[THE DATA Boundary: Start]

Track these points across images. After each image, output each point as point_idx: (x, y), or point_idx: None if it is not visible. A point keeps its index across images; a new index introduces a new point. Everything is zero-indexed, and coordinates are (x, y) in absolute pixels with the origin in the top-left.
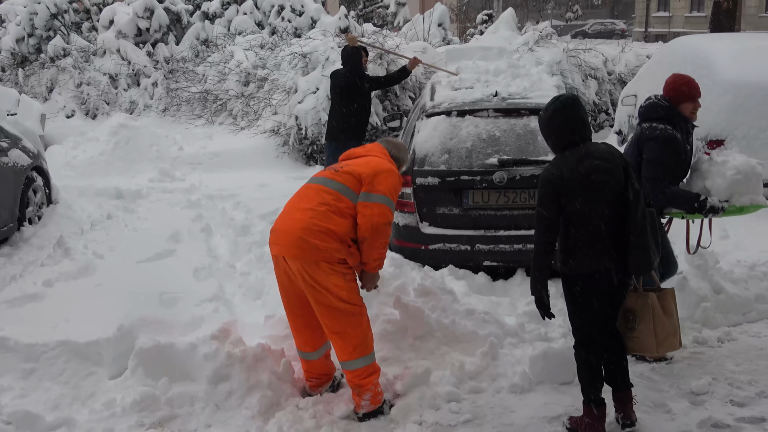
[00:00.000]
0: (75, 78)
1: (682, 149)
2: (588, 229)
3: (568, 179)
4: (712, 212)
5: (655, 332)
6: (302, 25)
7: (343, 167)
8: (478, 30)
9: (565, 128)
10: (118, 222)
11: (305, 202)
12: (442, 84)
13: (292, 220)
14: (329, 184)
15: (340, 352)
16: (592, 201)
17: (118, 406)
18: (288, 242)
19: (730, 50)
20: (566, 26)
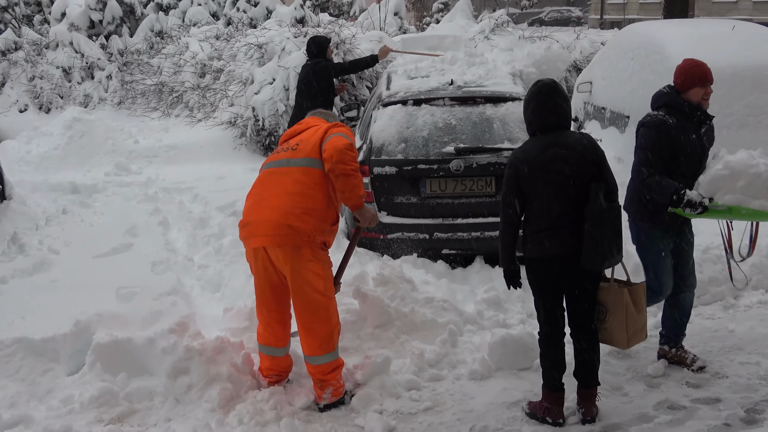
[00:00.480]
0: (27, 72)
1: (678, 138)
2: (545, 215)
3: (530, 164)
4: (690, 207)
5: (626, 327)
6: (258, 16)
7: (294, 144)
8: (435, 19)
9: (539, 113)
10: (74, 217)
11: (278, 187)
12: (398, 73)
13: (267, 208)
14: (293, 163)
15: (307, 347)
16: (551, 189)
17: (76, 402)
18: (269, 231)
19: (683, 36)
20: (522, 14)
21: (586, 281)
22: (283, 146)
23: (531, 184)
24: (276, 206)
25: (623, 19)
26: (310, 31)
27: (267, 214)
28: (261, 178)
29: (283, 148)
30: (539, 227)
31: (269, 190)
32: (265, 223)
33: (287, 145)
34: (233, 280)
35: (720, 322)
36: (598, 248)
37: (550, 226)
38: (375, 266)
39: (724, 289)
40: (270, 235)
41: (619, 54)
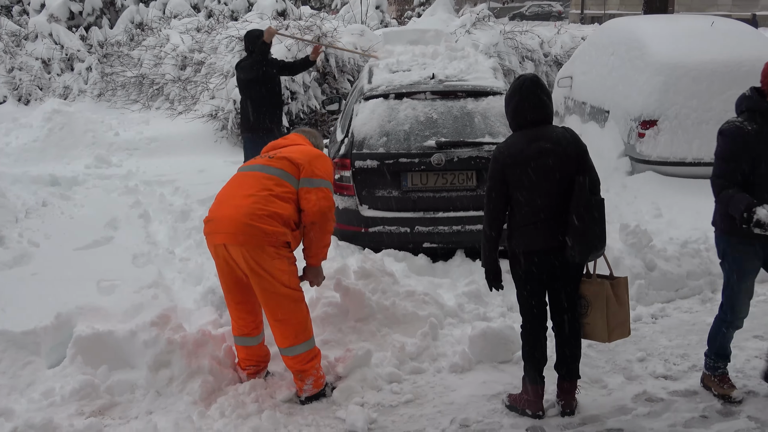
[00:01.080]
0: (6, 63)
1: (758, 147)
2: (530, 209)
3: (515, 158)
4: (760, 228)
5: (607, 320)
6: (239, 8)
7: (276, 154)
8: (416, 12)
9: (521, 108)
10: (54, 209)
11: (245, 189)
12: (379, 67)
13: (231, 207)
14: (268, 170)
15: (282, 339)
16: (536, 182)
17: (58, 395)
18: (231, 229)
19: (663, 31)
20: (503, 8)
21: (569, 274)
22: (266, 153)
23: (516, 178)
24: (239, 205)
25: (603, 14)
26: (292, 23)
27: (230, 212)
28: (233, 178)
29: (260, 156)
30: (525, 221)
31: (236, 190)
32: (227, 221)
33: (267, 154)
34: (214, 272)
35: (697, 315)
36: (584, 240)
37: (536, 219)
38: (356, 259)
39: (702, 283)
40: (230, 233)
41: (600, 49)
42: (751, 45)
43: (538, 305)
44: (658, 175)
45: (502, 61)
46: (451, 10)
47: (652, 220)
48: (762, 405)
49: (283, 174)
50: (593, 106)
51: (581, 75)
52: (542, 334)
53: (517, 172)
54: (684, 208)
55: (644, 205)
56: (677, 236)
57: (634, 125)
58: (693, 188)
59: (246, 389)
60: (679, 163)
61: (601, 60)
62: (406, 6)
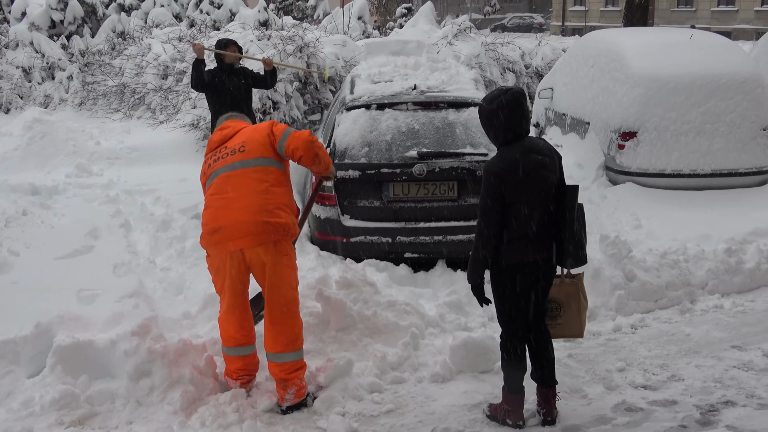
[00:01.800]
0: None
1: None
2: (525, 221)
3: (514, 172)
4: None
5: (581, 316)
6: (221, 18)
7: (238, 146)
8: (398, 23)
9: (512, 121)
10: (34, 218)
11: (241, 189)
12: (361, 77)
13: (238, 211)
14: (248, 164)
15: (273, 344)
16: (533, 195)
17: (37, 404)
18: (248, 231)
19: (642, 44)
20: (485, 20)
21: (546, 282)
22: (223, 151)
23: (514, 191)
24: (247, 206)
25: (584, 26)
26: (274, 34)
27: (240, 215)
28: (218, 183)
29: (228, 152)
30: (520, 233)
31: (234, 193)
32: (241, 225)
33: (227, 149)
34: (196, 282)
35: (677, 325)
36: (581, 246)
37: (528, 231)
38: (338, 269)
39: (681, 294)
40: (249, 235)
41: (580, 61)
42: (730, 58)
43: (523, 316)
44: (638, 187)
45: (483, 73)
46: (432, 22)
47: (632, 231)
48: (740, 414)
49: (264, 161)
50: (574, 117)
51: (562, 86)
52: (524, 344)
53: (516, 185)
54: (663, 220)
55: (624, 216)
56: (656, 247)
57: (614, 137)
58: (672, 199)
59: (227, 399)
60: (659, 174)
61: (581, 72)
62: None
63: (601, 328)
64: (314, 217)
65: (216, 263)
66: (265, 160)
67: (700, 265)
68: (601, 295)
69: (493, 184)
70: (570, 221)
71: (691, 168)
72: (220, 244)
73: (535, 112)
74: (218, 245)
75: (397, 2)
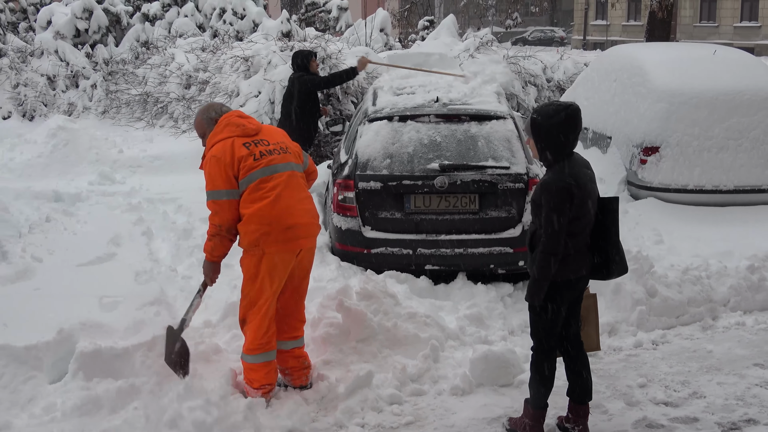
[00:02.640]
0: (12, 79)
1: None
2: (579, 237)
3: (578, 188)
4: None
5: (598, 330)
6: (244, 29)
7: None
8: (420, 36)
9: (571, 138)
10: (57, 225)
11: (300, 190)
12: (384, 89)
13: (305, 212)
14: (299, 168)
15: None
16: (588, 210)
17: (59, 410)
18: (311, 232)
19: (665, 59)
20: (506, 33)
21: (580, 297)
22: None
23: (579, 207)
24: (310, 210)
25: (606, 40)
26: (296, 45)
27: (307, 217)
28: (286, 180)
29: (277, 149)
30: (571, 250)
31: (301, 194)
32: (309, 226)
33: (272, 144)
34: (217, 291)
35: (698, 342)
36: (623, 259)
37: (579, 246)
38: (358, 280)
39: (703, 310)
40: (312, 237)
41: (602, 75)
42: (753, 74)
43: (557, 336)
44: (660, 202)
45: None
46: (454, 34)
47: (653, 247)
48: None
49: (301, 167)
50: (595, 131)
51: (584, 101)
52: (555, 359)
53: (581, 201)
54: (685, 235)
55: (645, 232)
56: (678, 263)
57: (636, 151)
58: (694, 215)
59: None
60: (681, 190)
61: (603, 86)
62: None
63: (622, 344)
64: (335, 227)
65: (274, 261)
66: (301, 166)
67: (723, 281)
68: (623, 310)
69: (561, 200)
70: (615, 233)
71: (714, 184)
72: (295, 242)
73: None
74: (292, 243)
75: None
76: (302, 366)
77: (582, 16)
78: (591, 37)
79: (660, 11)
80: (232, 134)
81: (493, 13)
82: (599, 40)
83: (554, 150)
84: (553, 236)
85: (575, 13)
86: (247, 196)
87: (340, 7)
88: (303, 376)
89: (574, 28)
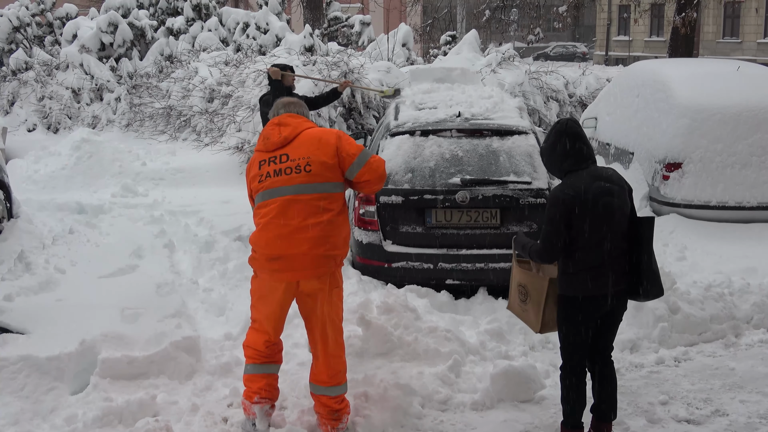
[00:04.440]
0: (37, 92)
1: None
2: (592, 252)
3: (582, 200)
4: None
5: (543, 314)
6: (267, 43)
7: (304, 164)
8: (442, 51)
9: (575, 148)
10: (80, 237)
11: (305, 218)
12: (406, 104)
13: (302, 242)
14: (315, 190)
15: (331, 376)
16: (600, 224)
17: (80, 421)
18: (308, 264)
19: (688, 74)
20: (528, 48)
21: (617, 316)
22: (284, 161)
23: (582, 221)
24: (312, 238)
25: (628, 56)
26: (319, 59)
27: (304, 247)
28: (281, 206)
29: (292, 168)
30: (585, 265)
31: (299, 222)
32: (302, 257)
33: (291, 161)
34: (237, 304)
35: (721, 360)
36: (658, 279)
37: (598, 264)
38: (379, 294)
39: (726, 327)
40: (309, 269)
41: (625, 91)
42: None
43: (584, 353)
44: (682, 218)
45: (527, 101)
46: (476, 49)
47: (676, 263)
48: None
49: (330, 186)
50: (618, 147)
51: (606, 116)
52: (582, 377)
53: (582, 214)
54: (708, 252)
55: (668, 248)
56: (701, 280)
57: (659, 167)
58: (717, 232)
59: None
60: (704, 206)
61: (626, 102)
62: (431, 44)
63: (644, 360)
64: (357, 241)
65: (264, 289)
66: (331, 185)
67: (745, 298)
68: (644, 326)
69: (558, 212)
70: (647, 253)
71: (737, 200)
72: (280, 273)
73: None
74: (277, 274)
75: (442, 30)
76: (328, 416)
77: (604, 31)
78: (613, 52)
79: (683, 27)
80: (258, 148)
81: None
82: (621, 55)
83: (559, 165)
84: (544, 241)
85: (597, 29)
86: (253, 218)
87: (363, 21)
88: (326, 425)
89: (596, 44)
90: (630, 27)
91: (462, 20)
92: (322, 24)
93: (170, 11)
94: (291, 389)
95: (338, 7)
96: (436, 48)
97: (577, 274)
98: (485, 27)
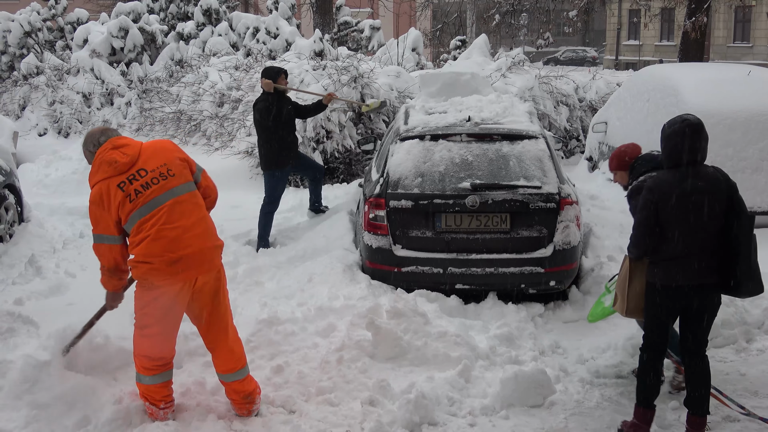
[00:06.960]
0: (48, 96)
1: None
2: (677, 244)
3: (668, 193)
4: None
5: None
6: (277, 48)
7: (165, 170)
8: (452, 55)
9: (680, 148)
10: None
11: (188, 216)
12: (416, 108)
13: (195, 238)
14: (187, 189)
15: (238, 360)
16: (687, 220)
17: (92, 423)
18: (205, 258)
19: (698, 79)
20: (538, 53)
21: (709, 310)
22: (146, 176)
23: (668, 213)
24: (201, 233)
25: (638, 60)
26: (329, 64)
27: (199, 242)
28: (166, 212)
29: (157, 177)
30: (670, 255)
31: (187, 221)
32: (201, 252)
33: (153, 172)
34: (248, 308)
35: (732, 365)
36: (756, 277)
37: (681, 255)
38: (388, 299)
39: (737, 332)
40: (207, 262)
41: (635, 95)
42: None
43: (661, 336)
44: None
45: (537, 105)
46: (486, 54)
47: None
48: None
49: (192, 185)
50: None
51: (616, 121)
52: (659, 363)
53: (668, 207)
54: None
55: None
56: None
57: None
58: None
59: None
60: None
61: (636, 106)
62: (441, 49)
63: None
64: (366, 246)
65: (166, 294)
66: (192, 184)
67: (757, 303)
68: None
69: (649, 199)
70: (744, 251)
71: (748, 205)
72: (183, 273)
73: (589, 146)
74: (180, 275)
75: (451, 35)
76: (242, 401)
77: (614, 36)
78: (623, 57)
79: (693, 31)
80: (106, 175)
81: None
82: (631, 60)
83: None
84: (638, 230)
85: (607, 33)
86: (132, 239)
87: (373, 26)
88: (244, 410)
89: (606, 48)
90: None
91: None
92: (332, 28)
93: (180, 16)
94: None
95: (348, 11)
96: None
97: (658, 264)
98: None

[THE DATA Boundary: End]
[THE DATA Boundary: Start]

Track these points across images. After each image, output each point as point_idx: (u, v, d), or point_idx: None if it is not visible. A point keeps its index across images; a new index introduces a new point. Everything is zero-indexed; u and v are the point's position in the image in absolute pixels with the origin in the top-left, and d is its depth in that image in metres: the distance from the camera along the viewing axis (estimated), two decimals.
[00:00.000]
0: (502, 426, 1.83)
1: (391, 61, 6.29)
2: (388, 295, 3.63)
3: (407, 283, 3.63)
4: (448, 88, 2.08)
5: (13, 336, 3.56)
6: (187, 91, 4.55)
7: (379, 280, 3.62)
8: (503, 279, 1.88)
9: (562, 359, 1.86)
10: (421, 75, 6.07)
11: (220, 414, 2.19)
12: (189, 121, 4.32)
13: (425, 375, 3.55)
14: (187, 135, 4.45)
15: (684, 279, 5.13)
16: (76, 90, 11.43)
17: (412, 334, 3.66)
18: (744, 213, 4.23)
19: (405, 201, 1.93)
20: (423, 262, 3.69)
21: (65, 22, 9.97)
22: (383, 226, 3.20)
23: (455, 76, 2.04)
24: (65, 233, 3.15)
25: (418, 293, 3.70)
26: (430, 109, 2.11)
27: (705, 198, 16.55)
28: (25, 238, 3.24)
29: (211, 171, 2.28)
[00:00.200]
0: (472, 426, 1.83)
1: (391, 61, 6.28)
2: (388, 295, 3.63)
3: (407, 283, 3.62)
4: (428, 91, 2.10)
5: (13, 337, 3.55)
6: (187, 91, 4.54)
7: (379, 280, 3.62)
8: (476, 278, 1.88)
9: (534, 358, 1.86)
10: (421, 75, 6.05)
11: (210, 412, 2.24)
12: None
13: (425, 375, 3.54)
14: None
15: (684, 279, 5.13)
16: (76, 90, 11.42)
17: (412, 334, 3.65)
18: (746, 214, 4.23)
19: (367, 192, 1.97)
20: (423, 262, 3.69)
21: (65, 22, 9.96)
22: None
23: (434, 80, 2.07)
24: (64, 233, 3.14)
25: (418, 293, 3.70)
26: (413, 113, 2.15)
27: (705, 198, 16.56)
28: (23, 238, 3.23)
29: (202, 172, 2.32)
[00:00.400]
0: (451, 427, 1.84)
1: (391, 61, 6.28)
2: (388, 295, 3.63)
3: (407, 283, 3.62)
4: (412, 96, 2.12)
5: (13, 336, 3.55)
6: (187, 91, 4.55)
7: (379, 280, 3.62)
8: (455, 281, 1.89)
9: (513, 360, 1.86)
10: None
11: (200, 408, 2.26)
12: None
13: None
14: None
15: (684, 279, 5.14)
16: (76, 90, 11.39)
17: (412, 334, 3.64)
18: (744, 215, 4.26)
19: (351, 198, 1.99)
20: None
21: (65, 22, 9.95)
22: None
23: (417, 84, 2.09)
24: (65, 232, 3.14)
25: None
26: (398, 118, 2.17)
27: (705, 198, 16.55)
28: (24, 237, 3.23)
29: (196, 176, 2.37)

[THE DATA Boundary: End]

=== ACTION ITEM ===
Reproduce exactly, and only, the part of the listing above that begins at the line with "57: (634, 125)" and goes on through the line with "62: (406, 6)".

=== REPLY ===
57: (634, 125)
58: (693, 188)
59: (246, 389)
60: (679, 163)
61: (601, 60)
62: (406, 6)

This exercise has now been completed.